Geffrye Museum – 2014
I worked on an HLF Young Roots heritage project called ‘Centenary Celebrations’ interpreting the 100 years history of the Geffrye Museum and 300-year history of the almshouses. I assisted the youth led steering group who decided on the design of the exhibition and interactive timeline. I also worked with young disabled people who interpreted the collection with art that was displayed in the exhibition. A main part of my role was sourcing Young Tour Guides who delivered monthly tours to visitors to the museum. I developed a self-guiding teaching resource by creating ‘themed’ research packs to enable young people to write and deliver their own tours of the exhibition.
TOWIEthics – 2016
Working with Emergency Exit Arts and the Bishopsgate Institute I put together a toolkit for best practice for working with young people on heritage projects.

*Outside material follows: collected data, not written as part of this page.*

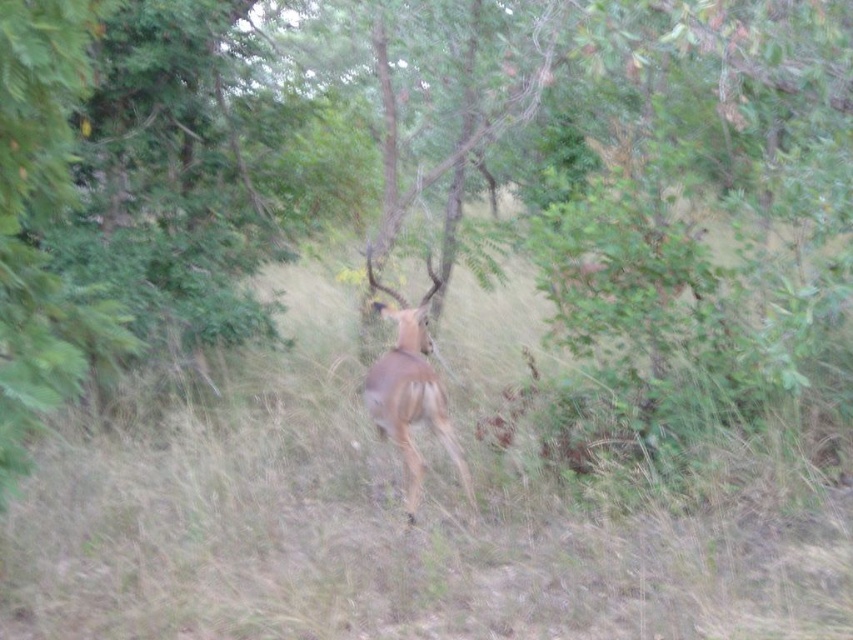
From the picture: How much distance is there between green grass at center and brown matte antelope at center?

1.04 meters

Based on the photo, between green grass at center and brown matte antelope at center, which one is positioned higher?

brown matte antelope at center is higher up.

Where is `green grass at center`? green grass at center is located at coordinates (416, 520).

The image size is (853, 640). Identify the location of green grass at center. (416, 520).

I was previously a member of TOWIEthics for the ‘Radical Citizenship’ project. Exploring citizenship in the UK and across the world from the 1950s to today using the newly enquired Mondcivitan Republic (a world citizens political movement established in 1956 influenced by the World War II for a world without boarders) archive at the Bishopsgate Institute. The project came about as the Bishopsgate Institute wanted to allow the opportunity for the archive to be interpreted, accessible and used by the general public. TOWIEthics were the first to look through the 12 boxes of archive material since being re-homed at the Bishopsgate Institute. As a team we delivered events based on the Mondcivitian Republic and developed citizenship learning resources for schools. I worked on developing learning resources for primary schools. We worked with an illustrator to design ‘Challenge Cards’ that could be used by teachers to have engaging debates with students. We had cards that focussed on worldwide issues such as war or climate change to cards that supported conversations around citizenship in the school playground such as bullying or body image.
Tate Exchange – 2018
During my MA we spent a week at the Tate Modern as part of their Tate Exchange. In groups we had a day to plan an activity each and then 4 days to deliver the activities. Visitors wrapped wool around a gazebo frame covering every inch in wool and they took a photocopy of their hands then tided them on to the frame. Over the week we could see how many people were involved in creating the structure.
Wellcome Collection – 2018
In April 2018 I delivered a session at the Wellcome Collection ‘Open Platform’ titled ‘To label, or not to label, that is the question? How does neurology affect how we experience the world and how others experience us? Join a conversation about neurodivergence’. I displayed my neurodiversity timeline showing a brief history alongside Wellcome Collection library books and archive material, I made 13 statements for example ‘focusing on neurodivergent celebrities has a positive impact’ we debated about the statements and to end the event visitors wrote a message to Percy F the first ‘dyslexic’ and placed it on his plinth.
I also participated at the Museum Association Festival of Change in Manchester, 2017. I created the ‘Museum of the Labelled’ and made a start on my timeline telling the outline of the history of neurodiversity. I also wrote the ‘labels’ on luggage tags of the previous names used for example dyspraxia has previously been known as clumsy childhood syndrome to help museums find objects in their collection.
‘Unsophisticated Art’ at the MERL – 2021
For the 51 Voices project which was supported by the University of Reading Diversity and Inclusion Fund. I ran three workshops for participants to come and explore ‘unsophisticated art’ through photography and projection mapping. Taking inspiration from “Black Eyes & Lemonade” an exhibition that took place at the Whitechapel Art Gallery in London during the Festival of Britain in 1951. The exhibition showcased everyday objects made in Britain for example birthday cards, needle work, cakes, toys, corn dollies to souvenirs from museum gift shops…Objects you wouldn’t see in museums and art galleries. We used our phones to take photographs of everyday objects to then project into the eye of a scanned and enlarged exhibition catalogue.